Root causes of non-interoperability

  1. Non-deterministic output: Two UEs running nominally the same AI model on different hardware (different NPU architectures, different floating-point rounding) may produce subtly different CSI feedback vectors. The gNB's decoder, optimized for a specific encoder, may fail to reconstruct the channel accurately from the "wrong" encoder's output. This breaks the fundamental assumption of 3GPP CSI standardization, where a known codebook guarantees decoder-side reconstruction.
  2. Model versioning: A gNB deployed by Vendor A ships a specific encoder model. A UE deployed by Vendor B ships a different encoder trained on different data. Even if both claim "3GPP Rel-18 AI CSI", they are not interoperable. The standard currently has no mechanism for model identity negotiation.
  3. Inference endpoint negotiation: For CSI feedback, should the encoder run at the UE (on-device inference, low latency) or at the gNB (model fully known, no interoperability issue)? For channel estimation, should the model run at the UE receiver or be provided as a service by the network? These architectural questions remain open.
  4. Graceful fallback: When the AI procedure fails — due to model mismatch, distribution shift, hardware fault, or deliberate misconfiguration — what is the standardized fallback? Current proposals suggest reverting to legacy (non-AI) procedures, but the triggering condition and transition mechanism are unstandardized.

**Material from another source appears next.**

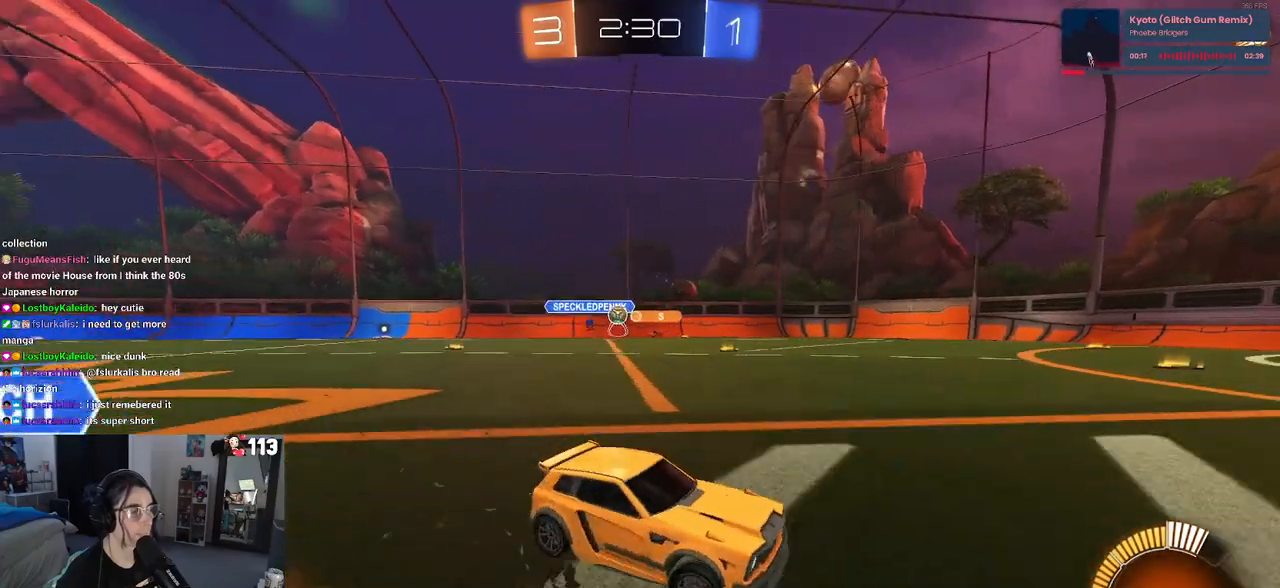
{"buttons": ["R2"], "left_stick": "left", "right_stick": "center", "events": []}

3GPP working items addressing the gap

Document Scope Status (2024)
TR 22.874 §7 AI/ML model transfer and lifecycle management requirements Complete (Rel-18)
TR 38.843 §8 Standardization impact analysis for UC1/UC2/UC3 Complete (Rel-18)
SA2 WI (Rel-19) AI model metadata format, versioning, fallback procedures In progress
RAN1 WI (Rel-19) Normative CSI feedback AI encoder/decoder interface Study phase
SA1 Release 19 AI model management work item: 3GPP SA1 Release 19 includes a dedicated work item on AI/ML model management that aims to define standard metadata formats, versioning schemes, and fallback mechanisms. This is expected to be the foundation for fully standardized AI procedures in 6G — analogous to how RRC Connection Reconfiguration standardized handover state machines in 4G/5G.

The open question that will define the architecture of 6G AI: should 3GPP standardize the interface (encoder output format, as in today's codebook feedback), the training procedure (dataset, loss function, evaluation metric), or the model itself (fixed binary weights delivered over OTA update)? Each choice has profoundly different implications for vendor differentiation, update agility, and certification burden.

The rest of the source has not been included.